**Task to carry out:**
Your answer must be every line of the data that contains "round".

*** Materials provided Section Begins ***

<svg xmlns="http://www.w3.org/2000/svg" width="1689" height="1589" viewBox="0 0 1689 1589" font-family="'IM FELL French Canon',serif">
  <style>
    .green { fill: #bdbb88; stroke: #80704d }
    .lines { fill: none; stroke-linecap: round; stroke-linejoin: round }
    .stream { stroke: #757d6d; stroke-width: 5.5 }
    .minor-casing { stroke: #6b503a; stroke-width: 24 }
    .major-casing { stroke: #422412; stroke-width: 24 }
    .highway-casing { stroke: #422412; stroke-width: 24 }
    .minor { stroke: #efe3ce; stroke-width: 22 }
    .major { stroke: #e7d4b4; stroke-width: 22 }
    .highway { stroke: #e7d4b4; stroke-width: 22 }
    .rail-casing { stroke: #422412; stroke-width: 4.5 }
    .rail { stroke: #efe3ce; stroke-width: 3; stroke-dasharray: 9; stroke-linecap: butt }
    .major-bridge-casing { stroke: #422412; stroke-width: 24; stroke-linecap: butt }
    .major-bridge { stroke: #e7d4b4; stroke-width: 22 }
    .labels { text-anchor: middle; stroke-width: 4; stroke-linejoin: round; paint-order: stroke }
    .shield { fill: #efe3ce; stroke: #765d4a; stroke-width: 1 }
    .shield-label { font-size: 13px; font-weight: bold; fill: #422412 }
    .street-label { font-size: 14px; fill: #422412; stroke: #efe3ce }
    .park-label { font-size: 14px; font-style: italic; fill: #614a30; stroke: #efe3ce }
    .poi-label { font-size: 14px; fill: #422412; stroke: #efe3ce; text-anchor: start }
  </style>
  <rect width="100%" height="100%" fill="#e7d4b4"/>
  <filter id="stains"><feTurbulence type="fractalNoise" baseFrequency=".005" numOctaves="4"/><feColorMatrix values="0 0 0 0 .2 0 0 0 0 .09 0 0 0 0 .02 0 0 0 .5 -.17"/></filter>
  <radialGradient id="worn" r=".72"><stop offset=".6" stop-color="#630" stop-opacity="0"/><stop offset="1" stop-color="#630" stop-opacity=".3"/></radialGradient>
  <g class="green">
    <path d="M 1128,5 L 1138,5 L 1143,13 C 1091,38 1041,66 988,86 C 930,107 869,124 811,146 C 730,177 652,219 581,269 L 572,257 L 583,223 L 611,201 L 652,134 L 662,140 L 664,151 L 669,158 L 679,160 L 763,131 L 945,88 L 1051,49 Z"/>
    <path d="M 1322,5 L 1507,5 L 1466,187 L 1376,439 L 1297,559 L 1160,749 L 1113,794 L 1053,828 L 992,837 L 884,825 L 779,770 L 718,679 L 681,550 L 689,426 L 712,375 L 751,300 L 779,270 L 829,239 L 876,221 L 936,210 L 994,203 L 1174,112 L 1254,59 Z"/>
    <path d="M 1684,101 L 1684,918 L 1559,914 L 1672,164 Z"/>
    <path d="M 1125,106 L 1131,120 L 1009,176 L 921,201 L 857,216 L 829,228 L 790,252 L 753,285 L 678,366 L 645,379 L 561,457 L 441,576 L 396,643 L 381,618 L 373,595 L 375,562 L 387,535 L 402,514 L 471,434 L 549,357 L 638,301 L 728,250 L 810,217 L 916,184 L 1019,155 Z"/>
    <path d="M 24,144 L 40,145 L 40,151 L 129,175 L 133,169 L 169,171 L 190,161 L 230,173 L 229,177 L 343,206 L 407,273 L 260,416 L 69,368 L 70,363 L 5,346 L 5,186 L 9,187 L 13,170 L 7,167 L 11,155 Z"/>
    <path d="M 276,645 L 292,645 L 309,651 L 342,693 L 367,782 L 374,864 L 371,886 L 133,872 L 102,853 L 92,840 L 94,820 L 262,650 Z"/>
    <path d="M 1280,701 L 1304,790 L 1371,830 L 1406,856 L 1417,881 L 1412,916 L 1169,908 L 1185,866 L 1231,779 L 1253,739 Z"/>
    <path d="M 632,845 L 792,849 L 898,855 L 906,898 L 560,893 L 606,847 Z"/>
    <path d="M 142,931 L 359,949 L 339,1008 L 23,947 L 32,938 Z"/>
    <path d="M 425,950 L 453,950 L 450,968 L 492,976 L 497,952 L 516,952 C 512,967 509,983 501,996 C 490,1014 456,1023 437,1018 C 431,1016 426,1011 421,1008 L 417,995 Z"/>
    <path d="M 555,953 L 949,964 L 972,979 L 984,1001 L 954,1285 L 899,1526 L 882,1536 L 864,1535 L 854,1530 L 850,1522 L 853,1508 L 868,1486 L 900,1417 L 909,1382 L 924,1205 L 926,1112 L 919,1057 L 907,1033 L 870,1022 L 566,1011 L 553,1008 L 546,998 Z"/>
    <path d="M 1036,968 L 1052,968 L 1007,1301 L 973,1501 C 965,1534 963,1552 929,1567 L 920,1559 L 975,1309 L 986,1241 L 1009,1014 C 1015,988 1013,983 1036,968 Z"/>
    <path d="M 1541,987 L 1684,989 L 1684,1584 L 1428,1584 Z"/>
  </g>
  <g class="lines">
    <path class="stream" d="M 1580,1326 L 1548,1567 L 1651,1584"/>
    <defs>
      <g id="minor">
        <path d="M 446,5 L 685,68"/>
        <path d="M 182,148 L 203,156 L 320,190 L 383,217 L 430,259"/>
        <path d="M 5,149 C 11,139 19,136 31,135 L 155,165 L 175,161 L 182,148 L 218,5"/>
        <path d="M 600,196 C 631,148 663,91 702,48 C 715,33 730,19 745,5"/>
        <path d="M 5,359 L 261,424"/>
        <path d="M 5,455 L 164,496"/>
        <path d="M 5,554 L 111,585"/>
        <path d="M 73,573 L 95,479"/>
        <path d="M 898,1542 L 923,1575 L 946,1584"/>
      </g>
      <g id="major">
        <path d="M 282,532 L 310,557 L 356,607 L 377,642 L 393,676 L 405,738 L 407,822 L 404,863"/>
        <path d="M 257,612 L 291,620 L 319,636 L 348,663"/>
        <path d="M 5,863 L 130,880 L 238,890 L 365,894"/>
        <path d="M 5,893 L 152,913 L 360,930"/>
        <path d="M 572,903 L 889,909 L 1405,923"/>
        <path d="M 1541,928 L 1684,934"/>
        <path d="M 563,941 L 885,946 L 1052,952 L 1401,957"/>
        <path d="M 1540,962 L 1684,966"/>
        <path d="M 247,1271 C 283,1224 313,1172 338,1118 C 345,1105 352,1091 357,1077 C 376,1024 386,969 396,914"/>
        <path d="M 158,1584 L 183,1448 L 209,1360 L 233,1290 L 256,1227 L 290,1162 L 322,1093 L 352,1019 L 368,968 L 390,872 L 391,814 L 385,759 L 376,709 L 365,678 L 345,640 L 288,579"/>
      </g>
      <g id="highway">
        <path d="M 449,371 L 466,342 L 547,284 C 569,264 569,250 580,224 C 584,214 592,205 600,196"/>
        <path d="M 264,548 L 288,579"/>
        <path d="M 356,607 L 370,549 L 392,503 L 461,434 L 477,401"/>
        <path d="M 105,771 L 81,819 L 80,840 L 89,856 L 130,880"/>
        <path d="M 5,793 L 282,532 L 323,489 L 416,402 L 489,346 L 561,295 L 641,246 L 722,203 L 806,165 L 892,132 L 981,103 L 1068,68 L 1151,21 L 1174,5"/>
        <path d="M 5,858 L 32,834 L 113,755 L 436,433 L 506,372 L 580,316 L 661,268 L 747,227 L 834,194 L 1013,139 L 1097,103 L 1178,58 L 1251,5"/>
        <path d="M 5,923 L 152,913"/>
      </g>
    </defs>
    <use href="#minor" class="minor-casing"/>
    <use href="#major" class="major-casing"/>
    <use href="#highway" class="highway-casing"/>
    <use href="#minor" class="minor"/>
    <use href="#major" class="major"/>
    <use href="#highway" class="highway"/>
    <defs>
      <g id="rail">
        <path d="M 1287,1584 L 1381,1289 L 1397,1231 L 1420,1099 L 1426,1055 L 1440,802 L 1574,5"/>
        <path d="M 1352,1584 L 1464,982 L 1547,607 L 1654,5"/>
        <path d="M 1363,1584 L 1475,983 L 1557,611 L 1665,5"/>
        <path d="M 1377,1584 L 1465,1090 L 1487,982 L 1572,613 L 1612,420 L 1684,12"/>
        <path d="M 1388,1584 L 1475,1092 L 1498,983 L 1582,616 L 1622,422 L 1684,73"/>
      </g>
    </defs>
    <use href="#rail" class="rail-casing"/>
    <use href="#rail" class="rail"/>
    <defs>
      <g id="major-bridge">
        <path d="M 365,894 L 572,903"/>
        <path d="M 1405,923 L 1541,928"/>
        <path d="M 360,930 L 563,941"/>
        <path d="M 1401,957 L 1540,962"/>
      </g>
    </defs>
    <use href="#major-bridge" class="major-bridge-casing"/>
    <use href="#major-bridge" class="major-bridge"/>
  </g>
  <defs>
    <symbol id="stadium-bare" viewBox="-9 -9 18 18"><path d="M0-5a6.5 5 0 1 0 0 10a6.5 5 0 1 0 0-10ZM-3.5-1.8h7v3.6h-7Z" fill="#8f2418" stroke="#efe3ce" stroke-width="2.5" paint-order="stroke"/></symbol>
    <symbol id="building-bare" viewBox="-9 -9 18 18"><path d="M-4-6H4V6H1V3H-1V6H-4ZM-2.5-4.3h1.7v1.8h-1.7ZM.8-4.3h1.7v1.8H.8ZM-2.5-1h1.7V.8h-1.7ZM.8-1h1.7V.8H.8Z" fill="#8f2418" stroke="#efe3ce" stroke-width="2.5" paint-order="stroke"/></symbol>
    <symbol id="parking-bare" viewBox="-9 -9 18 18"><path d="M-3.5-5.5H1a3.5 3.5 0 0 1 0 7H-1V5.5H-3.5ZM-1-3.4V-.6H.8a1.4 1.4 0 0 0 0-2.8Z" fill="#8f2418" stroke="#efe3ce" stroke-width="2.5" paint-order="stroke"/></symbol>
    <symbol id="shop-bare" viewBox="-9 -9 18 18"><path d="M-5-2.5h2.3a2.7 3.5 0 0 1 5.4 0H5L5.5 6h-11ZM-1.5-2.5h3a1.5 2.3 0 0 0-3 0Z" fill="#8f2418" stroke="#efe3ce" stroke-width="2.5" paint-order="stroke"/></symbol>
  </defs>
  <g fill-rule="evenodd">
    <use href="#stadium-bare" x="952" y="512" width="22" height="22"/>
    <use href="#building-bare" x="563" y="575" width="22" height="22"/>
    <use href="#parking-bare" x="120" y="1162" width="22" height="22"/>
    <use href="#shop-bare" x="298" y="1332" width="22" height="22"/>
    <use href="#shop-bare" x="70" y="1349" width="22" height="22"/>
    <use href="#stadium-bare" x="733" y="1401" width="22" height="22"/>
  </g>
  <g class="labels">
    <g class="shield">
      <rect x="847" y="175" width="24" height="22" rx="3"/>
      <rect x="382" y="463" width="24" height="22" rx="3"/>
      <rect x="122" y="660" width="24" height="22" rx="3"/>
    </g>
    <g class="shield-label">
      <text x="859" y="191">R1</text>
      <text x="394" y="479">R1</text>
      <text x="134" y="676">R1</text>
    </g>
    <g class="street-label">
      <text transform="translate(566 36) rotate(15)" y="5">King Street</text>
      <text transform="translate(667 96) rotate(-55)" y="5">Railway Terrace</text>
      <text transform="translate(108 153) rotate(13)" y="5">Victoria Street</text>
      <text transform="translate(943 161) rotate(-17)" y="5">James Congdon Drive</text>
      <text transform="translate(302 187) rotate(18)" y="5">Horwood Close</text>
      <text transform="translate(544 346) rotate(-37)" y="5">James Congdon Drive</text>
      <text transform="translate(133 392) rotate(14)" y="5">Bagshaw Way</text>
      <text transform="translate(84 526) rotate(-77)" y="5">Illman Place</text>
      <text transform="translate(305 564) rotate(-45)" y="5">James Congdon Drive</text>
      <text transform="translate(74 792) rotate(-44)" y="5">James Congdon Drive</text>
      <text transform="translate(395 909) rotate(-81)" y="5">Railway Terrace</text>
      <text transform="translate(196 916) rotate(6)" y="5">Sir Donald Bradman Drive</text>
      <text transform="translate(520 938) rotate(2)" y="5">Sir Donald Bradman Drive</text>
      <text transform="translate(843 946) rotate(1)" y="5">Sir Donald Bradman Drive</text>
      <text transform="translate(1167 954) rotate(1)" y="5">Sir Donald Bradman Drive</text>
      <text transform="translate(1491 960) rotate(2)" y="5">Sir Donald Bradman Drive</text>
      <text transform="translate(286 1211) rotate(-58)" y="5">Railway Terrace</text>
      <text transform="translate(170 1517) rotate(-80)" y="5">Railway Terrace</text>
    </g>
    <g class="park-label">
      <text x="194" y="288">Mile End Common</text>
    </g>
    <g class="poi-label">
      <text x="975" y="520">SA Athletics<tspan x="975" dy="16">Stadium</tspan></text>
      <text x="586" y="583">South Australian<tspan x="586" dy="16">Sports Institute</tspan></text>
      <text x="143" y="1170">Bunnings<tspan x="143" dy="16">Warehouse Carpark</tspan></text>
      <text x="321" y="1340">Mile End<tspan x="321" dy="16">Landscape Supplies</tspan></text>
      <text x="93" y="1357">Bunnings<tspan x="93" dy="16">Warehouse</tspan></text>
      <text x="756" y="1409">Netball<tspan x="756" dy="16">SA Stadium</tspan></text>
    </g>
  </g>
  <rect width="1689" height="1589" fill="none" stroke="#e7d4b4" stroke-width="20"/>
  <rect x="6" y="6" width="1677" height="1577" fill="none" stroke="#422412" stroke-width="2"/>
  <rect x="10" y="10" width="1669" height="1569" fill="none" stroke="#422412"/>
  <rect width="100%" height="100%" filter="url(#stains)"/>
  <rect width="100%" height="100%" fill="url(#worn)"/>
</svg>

*** Materials provided Section Ends ***

**Result below:**
    .lines { fill: none; stroke-linecap: round; stroke-linejoin: round }
    .labels { text-anchor: middle; stroke-width: 4; stroke-linejoin: round; paint-order: stroke }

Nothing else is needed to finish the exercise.